Die zweite Investition ist deine eigene Zeit. Recruiting kommt gut voran, wenn der Partner sucht und ihr zügig zurückmeldet. Überleg vorher, wer bei euch Bewerbungen sichtet, wie schnell ihr Interviews vergeben könnt und wer am Ende entscheidet. Wenn diese Personen im Gespräch schon benannt sind, läuft der Prozess von Anfang an rund.
4. Wie euer Prozess heute läuft
Ein Recruiting-Partner steigt in einen bestehenden Ablauf ein und ergänzt ihn dort, wo es hilft. Je klarer du beschreibst, wie es heute läuft, desto schneller findet er die Stelle, an der es hakt. Oft liegt der Punkt beim Sichten der Bewerbungen, das in einem ausgelasteten Team liegen bleibt.
- Wer schaut sich Bewerbungen an, und wie viele Tage dauert das aktuell?
- Wie viele Interviewrunden habt ihr, und wer sitzt jeweils dabei?
- Welches Tool oder System nutzt ihr, um Bewerbungen zu verwalten, falls überhaupt eines?
- Wo brechen Kandidaten heute ab? Beim langen Warten, nach dem ersten Gespräch, beim Angebot?
- Was hat bei früheren Besetzungen gut funktioniert, was lief zäher?
Diese Angaben sind die Arbeitsgrundlage. Wenn klar ist, dass eure Stärke gute Interviews sind und die Sichtung der Bewerbungen liegen bleibt, kann ein Partner genau dort einsteigen und den Rest bei euch lassen. So bleibt das Wissen über euren Prozess und eure Pipeline im Haus und wächst mit jeder Besetzung weiter.

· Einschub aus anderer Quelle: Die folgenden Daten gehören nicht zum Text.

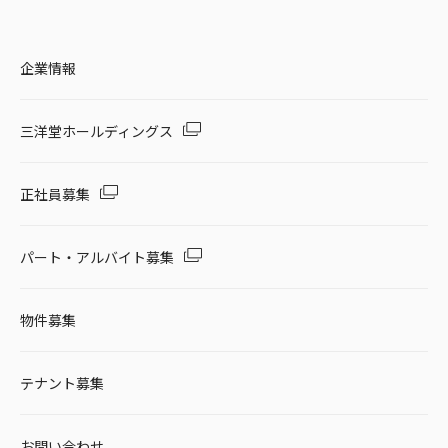
企業情報
三洋堂ホールディングス
正社員募集
パート・アルバイト募集
物件募集
テナント募集
お問い合わせ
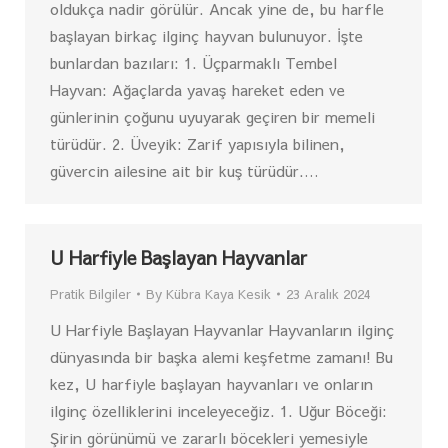
oldukça nadir görülür. Ancak yine de, bu harfle
başlayan birkaç ilginç hayvan bulunuyor. İşte
bunlardan bazıları: 1. Üçparmaklı Tembel
Hayvan: Ağaçlarda yavaş hareket eden ve
günlerinin çoğunu uyuyarak geçiren bir memeli
türüdür. 2. Üveyik: Zarif yapısıyla bilinen,
güvercin ailesine ait bir kuş türüdür.…
U Harfiyle Başlayan Hayvanlar
Pratik Bilgiler
By
Kübra Kaya Kesik
23 Aralık 2024
U Harfiyle Başlayan Hayvanlar Hayvanların ilginç
dünyasında bir başka alemi keşfetme zamanı! Bu
kez, U harfiyle başlayan hayvanları ve onların
ilginç özelliklerini inceleyeceğiz. 1. Uğur Böceği:
Şirin görünümü ve zararlı böcekleri yemesiyle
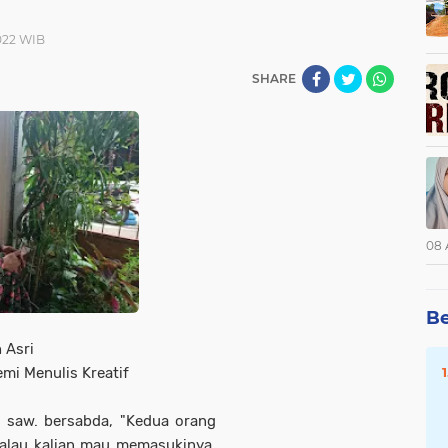
2022 WIB
SHARE
08 
Be
 Asri
emi Menulis Kreatif
h saw. bersabda, "Kedua orang
Kalau kalian mau memasukinya,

Eine kurze Checkliste fürs Gespräch
Wenn du wenig Zeit hast, reicht dieser Kern. Mit diesen Punkten wird das Erstgespräch in der Regel konkret genug, um danach direkt zu starten.
- Liste der offenen Stellen mit Level, Standort, den zwingenden Anforderungen und einem Gehaltsband.

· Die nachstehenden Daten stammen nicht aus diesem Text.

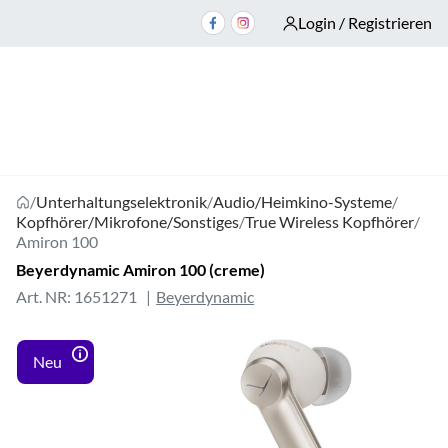
Login / Registrieren
/
Unterhaltungselektronik
/
Audio/Heimkino-Systeme
/
Kopfhörer/Mikrofone/Sonstiges
/
True Wireless Kopfhörer
/
Amiron 100
Beyerdynamic Amiron 100 (creme)
Art. NR: 1651271
Beyerdynamic
Neu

- Eine klare Priorisierung, welche ein bis zwei Stellen zuerst kommen.
- Der echte Grund für die Dringlichkeit und, falls vorhanden, ein hartes Enddatum.

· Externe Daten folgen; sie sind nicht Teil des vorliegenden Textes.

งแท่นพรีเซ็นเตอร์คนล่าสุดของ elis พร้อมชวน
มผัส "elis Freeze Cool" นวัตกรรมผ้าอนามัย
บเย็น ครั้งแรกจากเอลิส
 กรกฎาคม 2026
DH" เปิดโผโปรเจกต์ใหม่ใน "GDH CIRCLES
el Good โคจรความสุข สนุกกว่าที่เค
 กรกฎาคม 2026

- Eine Vorstellung vom Honorar-Modell, das zu euch passt, und vom Gehaltsbudget.
- Die Namen der Personen, die bei euch sichten, interviewen und entscheiden.
- Eine ehrliche Beschreibung, wo euer Prozess heute hängt.
Du musst nicht alles perfekt beantworten können. Ein guter Partner stellt die fehlenden Fragen ohnehin. Aber je mehr von diesen Punkten du mitbringst, desto mehr Raum bleibt für den eigentlichen Plan: welche Stellen wir zuerst angehen, mit welchem Aufwand und mit welchen ersten Schritten in der nächsten Woche.